Despite humanity’s best efforts the war against the JAM, a mysterious alien force, has continued for more than three decades. Although the end of the fighting is nowhere in sight, some progress has been made, especially in regards to the technology, computers, and weapons that humans employ. But those advances could possibly lead to humanity’s obsolescence and are a threat to its existence. Rei Fukai was one of the best pilots in the Special Air Force, but he was left in a coma after his highly advanced fighter plane Yukikaze took the initiative and ejected him during battle against his will. Eventually he awakens, bu he continues to suffer from the immense psychological blow–Yukikaze was the only thing beyond himself that he trusted and he was betrayed and discarded; he struggles to come to terms with all that has happened to him. Meanwhile the war goes on, as does Rei’s personal battle against the JAM. Like it or not, he and Yukikaze have caught the invaders’ attention.
When I read Yukikaze it took a few chapters before the novel was able to completely engage me, and so I wasn’t initially concerned when Good Luck, Yukikaze failed to immediately grab my attention. I kept waiting and waiting for the moment when it would finally all come together for me, but that moment never seemed to arrive. In fact, I found myself growing more and more frustrated with Good Luck, Yukikaze as a novel the more that I read.
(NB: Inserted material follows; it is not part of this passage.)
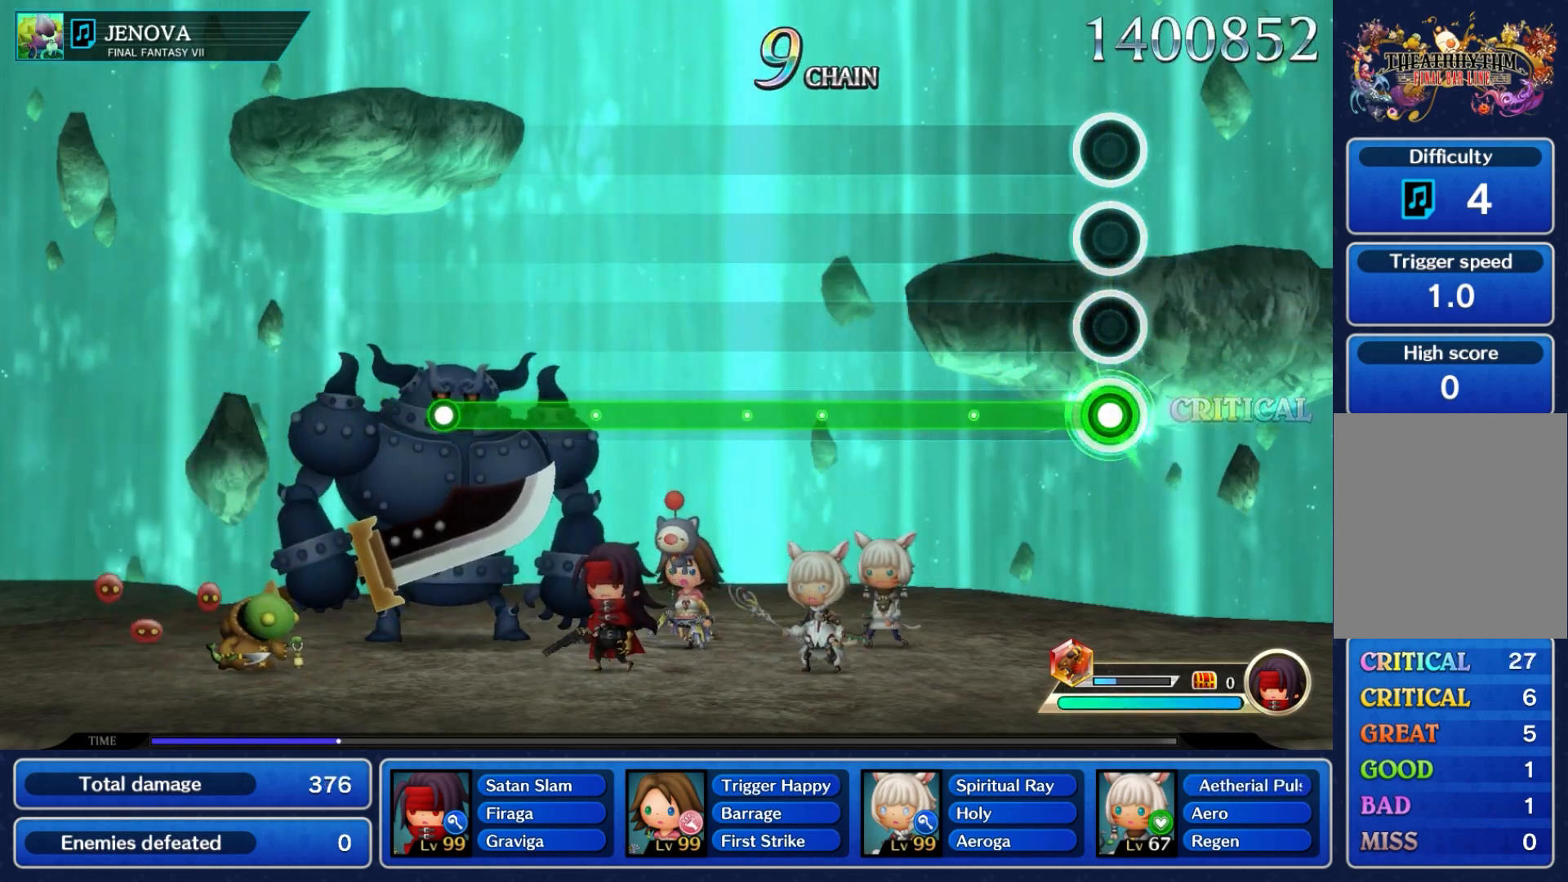
{"buttons": ["L1"], "left_stick": "center", "events": []}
If I hadn’t already had some investment in the story and characters from reading the previous novel, I’m not sure Good Luck, Yukikaze would have been something that I would have been interested in–at least as fiction. The problem was that, despite a few intense action scenes, very little actually happens in Good Luck, Yukikaze. The characters seem to spend most of their time talking in circles, over and over again, interrupting the flow of the narrative. I approached Good Luck, Yukikaze expecting a novel, not a philosophical treatise.
Even though Good Luck, Yukikaze can be a bit of a slog at times, and even though I didn’t particularly enjoy it as a fictional narrative, the tremendous ideas, concepts, psychologies, and philosophies that Kambayashi explores through the novel are undeniably fascinating and thought-provoking. Good Luck Yukikaze challenges the characters’ and readers’ understanding of the nature of reality and what it means to exist. In the novel, Kambayashi examines the often tumultuous relationship humanity has with the technology and it has created, and speculates on the direction that relationship is taking as humans struggle to maintain control and autonomy. Computers have become so incredibly advanced that the line between true consciousness and artificial intelligence is blurring. One of the central questions posed by Good Luck, Yukikaze is if it even matters if there is or isn’t a difference between the two, or if functionally it’s simply the next logical evolutionary step.